Most recently, the U.S. threatened to veto a UN resolution condemning Israel's construction of a massive separation wall that is slicing through Palestinian territory in the West Bank, cutting off farmers from their lands and Palestinian villages from one another. What's more, Israeli Prime Minister Ariel Sharon last week authorized the construction of 600 new homes in Israeli settlements in the West Bank--a violation of international law, and the U.S.-backed "road map" to Middle East "peace," which calls for the dismantling of these settlements.

The timing of Sharon's decision is hardly surprising. Earlier this year, Congress approved a $9 billion loan guarantee package to Israel for the next three years--on the condition that $1 would be subtracted from the loan guarantees for every dollar that Israel spends on building settlements.

But the Bush administration--with the unspoken blessing of Congress--failed to report by the September 30 deadline how much should be deducted from the guarantees--effectively turning a blind eye to Israel's violations of the loan terms. With rumors swirling that Arafat has suffered a heart attack or has stomach cancer, Israeli authorities are gloating that their sworn enemy may soon "depart" from the political scene.

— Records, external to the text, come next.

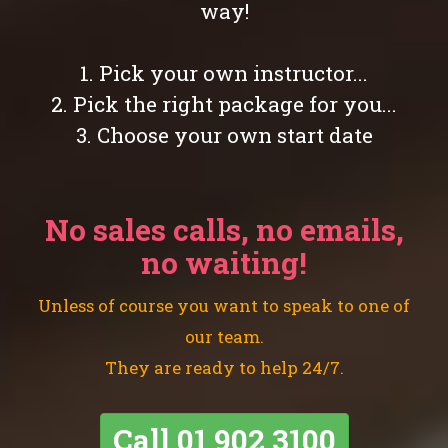
way!
1. Pick your own instructor...
2. Pick the right package for you...
3. Choose your own start date
No sales calls, no emails,
no waiting!
Unless of course you want to speak to one of
our team.
They are ready to help 24/7.
Call
01 902 3100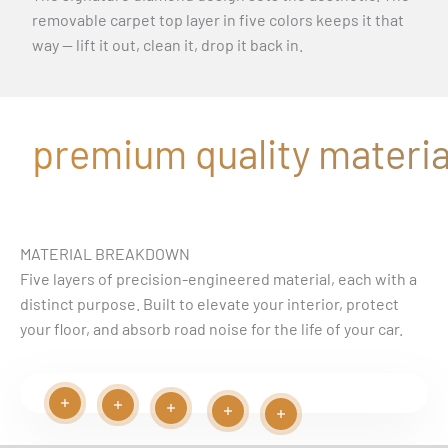
removable carpet top layer in five colors keeps it that
way — lift it out, clean it, drop it back in.
premium quality material
MATERIAL BREAKDOWN
Five layers of precision-engineered material, each with a
distinct purpose. Built to elevate your interior, protect
your floor, and absorb road noise for the life of your car.
Read more
Read more
Play video
Read more
Read more
Read more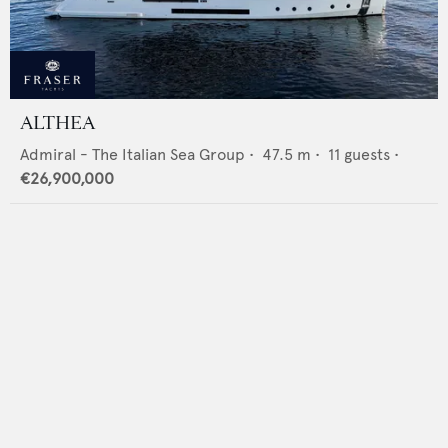
ALTHEA
Admiral - The Italian Sea Group
•
47.5
m •
11
guests •
€26,900,000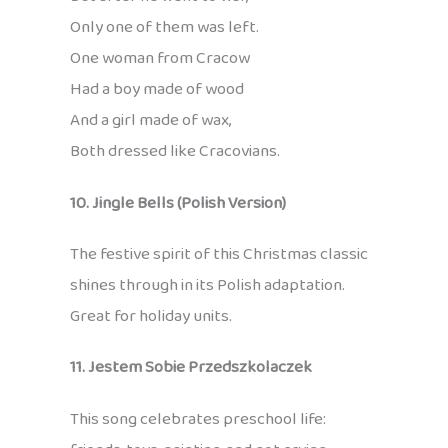
Only one of them was left.
One woman from Cracow
Had a boy made of wood
And a girl made of wax,
Both dressed like Cracovians.
10. Jingle Bells (Polish Version)
The festive spirit of this Christmas classic
shines through in its Polish adaptation.
Great for holiday units.
11. Jestem Sobie Przedszkolaczek
This song celebrates preschool life: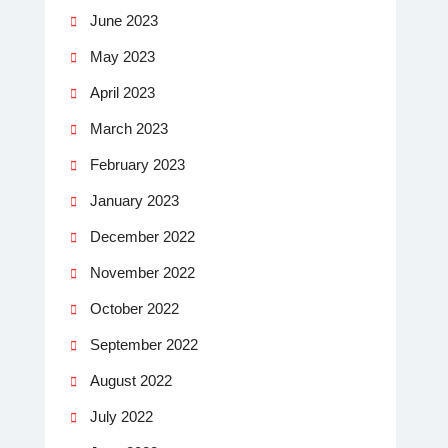
June 2023
May 2023
April 2023
March 2023
February 2023
January 2023
December 2022
November 2022
October 2022
September 2022
August 2022
July 2022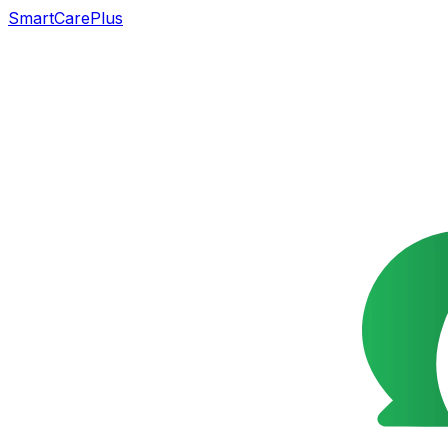
SmartCarePlus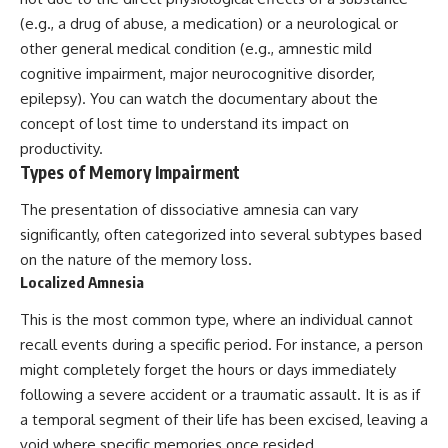
(e.g., a drug of abuse, a medication) or a neurological or
other general medical condition (e.g., amnestic mild
cognitive impairment, major neurocognitive disorder,
epilepsy). You can watch the documentary about the
concept of
lost time
to understand its impact on
productivity.
Types of Memory Impairment
The presentation of dissociative amnesia can vary
significantly, often categorized into several subtypes based
on the nature of the memory loss.
Localized Amnesia
This is the most common type, where an individual cannot
recall events during a specific period. For instance, a person
might completely forget the hours or days immediately
following a severe accident or a traumatic assault. It is as if
a temporal segment of their life has been excised, leaving a
void where specific memories once resided.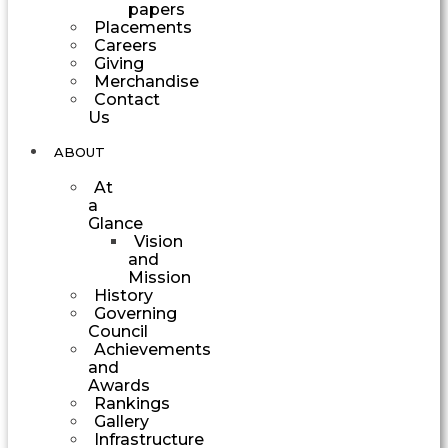
papers
Placements
Careers
Giving
Merchandise
Contact
Us
ABOUT
At
a
Glance
Vision
and
Mission
History
Governing
Council
Achievements
and
Awards
Rankings
Gallery
Infrastructure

But for now, Arafat is still strong enough to shape the Cabinet being assembled by newly appointed Palestinian Prime Minister Ahmed Qureia, who is now threatening to quit after just a week at his post because of the squabbles with Arafat. The U.S. and Israel are complaining about Arafat's "iron grip" and demanding "political reforms." But what they mean by "reform" is the installation of a weak prime minister, independent of Arafat, who can be pressured to surrender to all of Israel's terms--including disarming the Islamic militant group Hamas, even if such a move sparks a Palestinian civil war.

For years, Israel has portrayed Arafat as the mastermind of every act of resistance to Israel's rule in the Occupied Territories. But the truth is that Israel's occupation itself--its humiliating treatment of Palestinians, its suffocating siege of Palestinian villages, its strangulation of the Palestinian economy, its home demolitions, its land confiscations, its destruction of Palestinian orchards, its assassinations of Palestinian political leaders--is the source of the opposition.

All colonial projects breed resentment, resistance and revolt. And until Palestine has a democratic government that guarantees equal rights to all who live there, the resistance will continue.